Ecrit Epistolaire (5): Savoir Faire
Monsieur le Maire,
Si au seuil de cette démarche je me veux grincheux, cela restera cependant convenable à l'oreille ouverte. Je ne peux effectivement resté insensible aux dérapages de la modernité qui sans retenue pourfend la tradition au profit de la productivité. En effet après la fermeture de Thevenot, artisan maître chocolatier située près des bruyères, je me suis aperçu que notre chère bonne cité s'était dépourvue d'un excellent savoir faire. A considérer qu'au départ fort regrettable de Cartier il y a quelques années, cet artisan pâtissier avait également laissé un grand vide. Nous pourrions nous satisfaire des boulangeries d'aujourd'hui mais au regard d'une ville bien nourrie, il faut comprendre ce qui la rend si bonne.
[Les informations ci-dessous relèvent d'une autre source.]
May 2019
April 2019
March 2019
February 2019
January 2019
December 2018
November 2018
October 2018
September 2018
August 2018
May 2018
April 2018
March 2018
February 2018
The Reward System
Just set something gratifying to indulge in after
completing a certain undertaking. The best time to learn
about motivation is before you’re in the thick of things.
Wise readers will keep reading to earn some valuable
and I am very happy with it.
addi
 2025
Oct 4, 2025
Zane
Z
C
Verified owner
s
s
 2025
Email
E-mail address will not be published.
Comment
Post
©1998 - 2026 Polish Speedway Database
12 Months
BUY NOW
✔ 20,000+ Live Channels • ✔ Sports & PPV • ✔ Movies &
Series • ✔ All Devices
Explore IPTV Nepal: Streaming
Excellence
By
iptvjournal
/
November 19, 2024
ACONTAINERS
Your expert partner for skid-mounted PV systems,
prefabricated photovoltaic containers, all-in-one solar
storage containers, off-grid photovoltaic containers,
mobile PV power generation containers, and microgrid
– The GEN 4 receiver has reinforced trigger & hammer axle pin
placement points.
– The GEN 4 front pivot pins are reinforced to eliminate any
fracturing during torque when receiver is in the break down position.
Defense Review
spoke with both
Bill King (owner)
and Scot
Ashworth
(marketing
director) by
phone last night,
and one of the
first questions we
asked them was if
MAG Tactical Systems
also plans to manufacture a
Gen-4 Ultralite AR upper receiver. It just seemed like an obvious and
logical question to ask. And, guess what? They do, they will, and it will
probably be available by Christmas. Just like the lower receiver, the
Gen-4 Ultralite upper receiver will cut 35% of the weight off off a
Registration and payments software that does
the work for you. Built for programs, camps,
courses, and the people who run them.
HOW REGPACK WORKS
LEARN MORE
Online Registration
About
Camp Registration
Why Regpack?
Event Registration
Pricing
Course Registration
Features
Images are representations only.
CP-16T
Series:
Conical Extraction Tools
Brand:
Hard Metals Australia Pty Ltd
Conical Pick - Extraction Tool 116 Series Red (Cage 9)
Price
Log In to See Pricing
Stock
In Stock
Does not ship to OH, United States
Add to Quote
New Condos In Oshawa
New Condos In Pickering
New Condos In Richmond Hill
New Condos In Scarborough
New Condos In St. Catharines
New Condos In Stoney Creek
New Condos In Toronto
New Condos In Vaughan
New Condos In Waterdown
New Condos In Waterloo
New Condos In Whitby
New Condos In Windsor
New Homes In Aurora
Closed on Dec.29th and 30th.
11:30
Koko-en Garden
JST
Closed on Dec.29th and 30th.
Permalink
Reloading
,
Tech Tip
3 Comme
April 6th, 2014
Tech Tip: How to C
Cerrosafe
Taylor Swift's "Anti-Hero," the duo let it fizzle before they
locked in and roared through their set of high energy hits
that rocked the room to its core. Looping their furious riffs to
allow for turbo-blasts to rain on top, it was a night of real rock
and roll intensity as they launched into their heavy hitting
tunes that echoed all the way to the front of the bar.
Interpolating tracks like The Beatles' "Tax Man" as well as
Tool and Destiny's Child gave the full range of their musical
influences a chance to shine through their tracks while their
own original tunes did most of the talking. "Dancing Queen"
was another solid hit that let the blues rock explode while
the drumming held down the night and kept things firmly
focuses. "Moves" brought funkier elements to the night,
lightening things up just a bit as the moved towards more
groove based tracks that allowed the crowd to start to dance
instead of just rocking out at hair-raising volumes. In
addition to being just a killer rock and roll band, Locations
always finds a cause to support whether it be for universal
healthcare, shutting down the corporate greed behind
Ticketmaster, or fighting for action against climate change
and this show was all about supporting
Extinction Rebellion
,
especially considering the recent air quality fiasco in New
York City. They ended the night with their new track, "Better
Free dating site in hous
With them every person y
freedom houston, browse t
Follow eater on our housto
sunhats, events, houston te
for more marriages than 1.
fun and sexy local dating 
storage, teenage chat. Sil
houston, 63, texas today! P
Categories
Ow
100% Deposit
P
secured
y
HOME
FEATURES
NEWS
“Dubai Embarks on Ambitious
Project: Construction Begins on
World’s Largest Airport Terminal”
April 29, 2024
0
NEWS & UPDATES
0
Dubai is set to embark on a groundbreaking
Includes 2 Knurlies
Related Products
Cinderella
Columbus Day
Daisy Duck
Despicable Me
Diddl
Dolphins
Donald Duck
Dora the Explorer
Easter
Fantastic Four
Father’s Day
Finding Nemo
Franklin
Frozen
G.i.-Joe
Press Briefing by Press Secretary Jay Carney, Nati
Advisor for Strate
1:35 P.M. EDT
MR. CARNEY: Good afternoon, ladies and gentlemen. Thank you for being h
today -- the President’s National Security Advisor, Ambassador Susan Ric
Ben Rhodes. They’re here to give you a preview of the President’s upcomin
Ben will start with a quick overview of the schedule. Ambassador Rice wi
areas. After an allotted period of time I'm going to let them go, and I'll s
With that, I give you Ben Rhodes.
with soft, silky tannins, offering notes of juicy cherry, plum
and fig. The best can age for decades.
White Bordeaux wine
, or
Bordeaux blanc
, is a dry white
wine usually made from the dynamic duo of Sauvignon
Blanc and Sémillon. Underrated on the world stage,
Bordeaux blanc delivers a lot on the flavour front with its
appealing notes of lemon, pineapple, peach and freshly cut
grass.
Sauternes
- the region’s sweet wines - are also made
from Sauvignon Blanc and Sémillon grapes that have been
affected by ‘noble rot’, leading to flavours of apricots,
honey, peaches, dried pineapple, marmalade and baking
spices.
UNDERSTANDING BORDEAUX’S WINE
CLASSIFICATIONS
Qu’un pain quotidien qui apporte aux années le meilleur des bénéfices, fruit du talent et de l'amour, a apporté aux générations successives de français une rassurante consistance, les rendant honorables aux yeux du monde. De plus affublé d’une langue savante qui a vu naître les plus grands écrivains, l’on peut se satisfaire d’une gastronomie des plus délicate. Il n’en demeure pas moins que l’esprit français est un don, qui vit chez l’écrivain, le viticulteur, le fromager et le boulanger, pour ne citer qu’eux, et qu’en maîtres qu’ils sont, donnent à l’homme sa mesure la plus profitable. Il ne reste donc qu’à l’esprit soucieux de ce mode de vie de convenir qu’au jour qui est le nôtre, notre bonne ville s’en détache petit à petit. A l’homme qui gère la vie des autres lui incombe de ne pas l’oublier afin que demain ne l'affuble pas d’une médiocrité qui rendra ses enfants inaptes à la grandeur. Perdre ainsi autant de saveur en ce temps rendra caduque les efforts consentis ailleurs. La démarche propre à l’homme juste est de conserver ce qu’il y a de mieux en lui et de rejeter ce qui pourrait l’affadir. A ces mots qui soulignent le regret de se voir dépourvu d’hommes et de femmes qui par leur talent donnent ce qui ont de meilleur, je rend témoignage d‘une pensée qui ne veut perdre ses racines. Les Lilas ne demeureront plus pour longtemps une terre de richesse si aux enseignes qui s’installent ne prévaut plus la qualité.